Kunzru, who worked on the editorial staff at the U.K. edition of Wired during the late 1990s, knows a thing or two about Internet culture. Through Guy he casts a sardonic gaze on the reckless consumption and messianic technobabble that marked the dot-com boom. The indictment is in the details: When Guy eats, he dines on hamachi kebabs at a trendsetting fusion restaurant called Sake-Souk; when he sleeps, he dreams of tall buildings. And that all-important account? It's a project to rebrand nothing less than Europe itself. Coked up at a posh restaurant in Brussels, Guy pulls out all the stops for his prospective clients: "We have to promote Europe as somewhere you want to go, but somewhere that's not for everyone. A continent that wants people, but only the best.…. Ladies and gentleman, welcome to Club Europa -- the world's VIP room."

With its transcontinental sweep and eye toward blurred borders, Transmission revisits many of the themes Kunzru established in The Impressionist, his audacious 2002 debut. That story follows an orphaned boy named Pran Nath as he travels from India to Oxford University during the last days of the British Empire. When the book was published it was assaulted with critical acclaim and vaulted onto several of the year's best-of lists.
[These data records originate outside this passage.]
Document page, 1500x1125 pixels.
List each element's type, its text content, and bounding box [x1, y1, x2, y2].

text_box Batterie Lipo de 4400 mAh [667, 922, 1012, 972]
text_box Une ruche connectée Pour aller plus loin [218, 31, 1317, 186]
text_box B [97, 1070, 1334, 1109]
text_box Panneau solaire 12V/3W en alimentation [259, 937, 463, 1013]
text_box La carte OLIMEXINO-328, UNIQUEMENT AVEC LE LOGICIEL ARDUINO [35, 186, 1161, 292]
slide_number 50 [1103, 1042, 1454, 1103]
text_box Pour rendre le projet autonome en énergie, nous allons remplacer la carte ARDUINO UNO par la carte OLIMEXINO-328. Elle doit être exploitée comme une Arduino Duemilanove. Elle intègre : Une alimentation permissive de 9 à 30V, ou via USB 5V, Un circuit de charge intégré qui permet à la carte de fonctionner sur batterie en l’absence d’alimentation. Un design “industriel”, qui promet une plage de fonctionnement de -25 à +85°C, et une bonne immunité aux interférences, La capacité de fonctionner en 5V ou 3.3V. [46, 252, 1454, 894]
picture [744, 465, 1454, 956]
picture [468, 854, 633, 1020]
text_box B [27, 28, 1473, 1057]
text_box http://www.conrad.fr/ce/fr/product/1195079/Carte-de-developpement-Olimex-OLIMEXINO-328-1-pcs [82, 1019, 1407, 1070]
Kunzru was later included in Granta's influential "Best of Young British Novelists" issue. Such a high-profile entrance inevitably presaged a sophomore slump, but Kunzru has weathered it well. Transmission extends his exploration of assimilation and rootlessness by introducing another hopelessly ambitious outsider to a corrupt and corroding society. He is a dynamic storyteller with a cinematic imagination, and Transmission sends Arjun, Leela and Guy on a riveting ride.
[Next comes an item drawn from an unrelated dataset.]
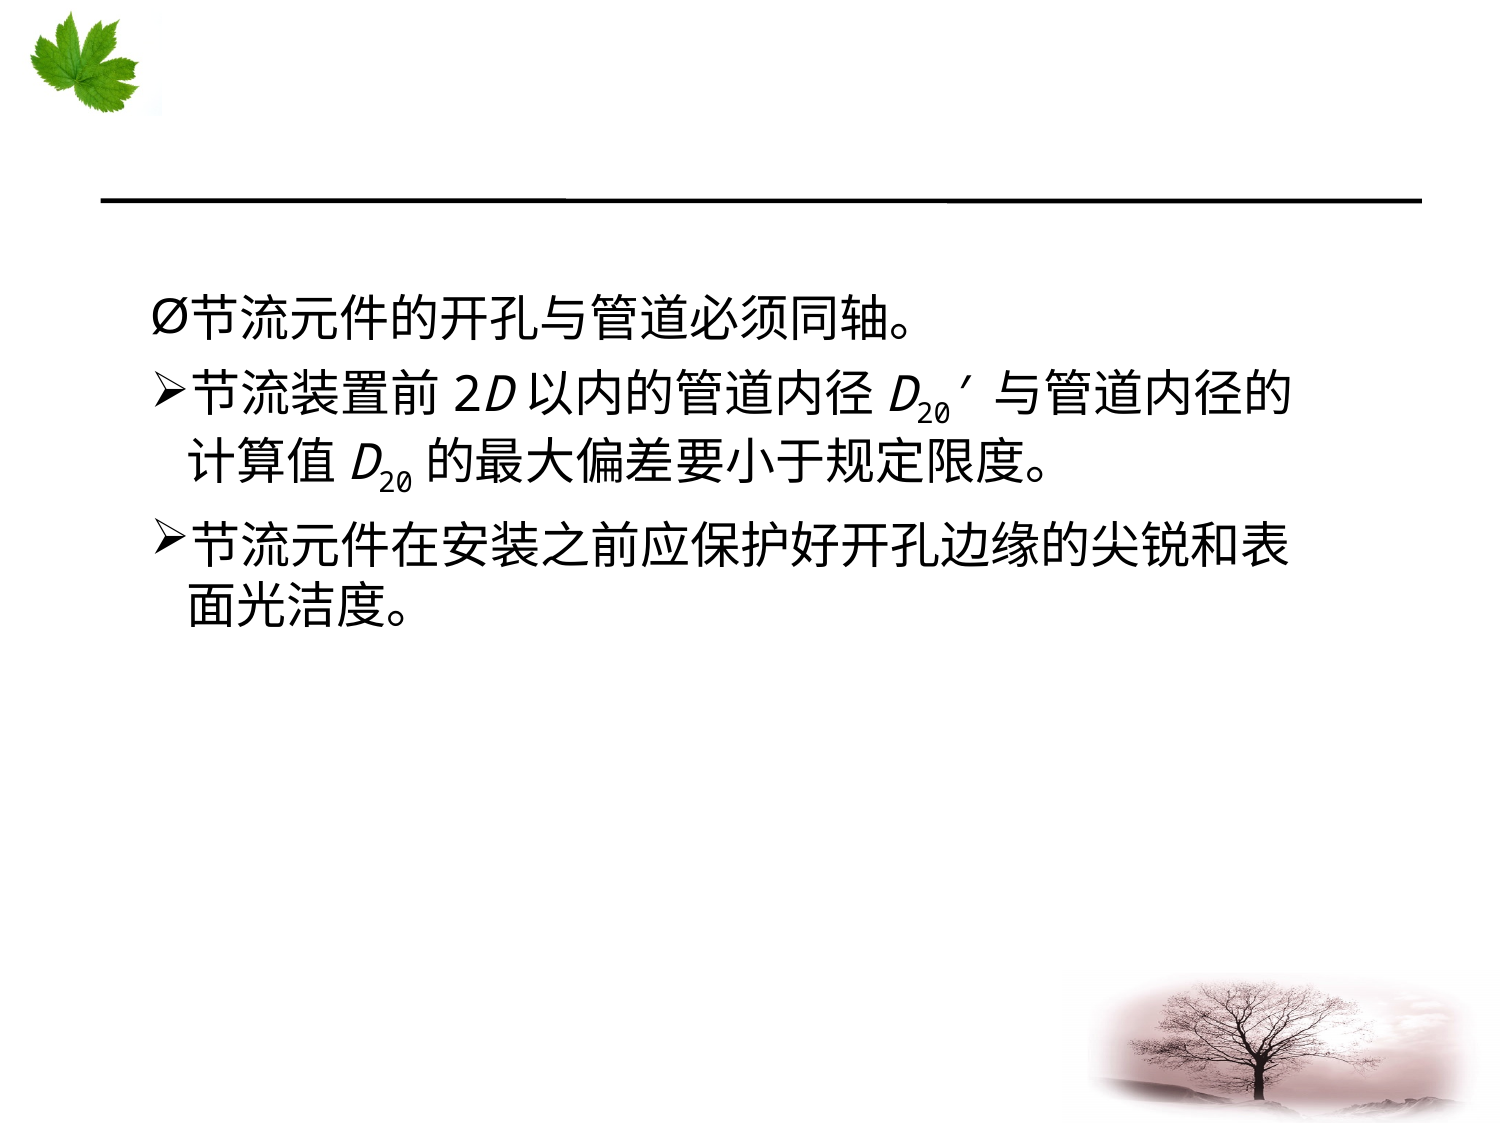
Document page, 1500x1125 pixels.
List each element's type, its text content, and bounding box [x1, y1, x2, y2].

picture [1062, 969, 1500, 1123]
text_box 节流元件的开孔与管道必须同轴。 节流装置前2D以内的管道内径D20′与管道内径的计算值D20的最大偏差要小于规定限度。 节流元件在安装之前应保护好开孔边缘的尖锐和表面光洁度。 [135, 279, 1335, 641]
picture [11, 8, 162, 116]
Still, there's something unsettling about a book set in the not-very-distant past, especially when it reveals such a dramatic lag. It's difficult to wax nostalgic about events that just occurred, or to claim sufficient distance from that era in order to judge it fairly. At times Kunzru's ironic gloss seems unearned, his story as thin as the people he's lampooning.

On the other hand, Transmission reminds us how far we've come since Y2K. At the crest of the dot-com wave, it was plausible for a talented programmer to immigrate from India and join the ranks of the exploited techie class. But traffic flows in the opposite direction nowadays, as those jobs are increasingly being outsourced to Southeast Asia. And "Cyberterrorism" is hardly a watchword in 2004; lately we've become more preoccupied with phrases like "Al Qaeda," "homeland security," and "Abu Ghraib." Arjun's mischaracterization by the FBI and sensationalist media pundits as an "international terrorist" is meant to be humorous, given his profile, but in this context the joke falls flat. One cringes to think that a hacker who develops something like the "Love Bug" virus, which shook the globe in the spring of 2000, could feasibly be sent to Guantánamo Bay. | July 2004

 

Mark Sorkin is a freelance writer living in Brooklyn.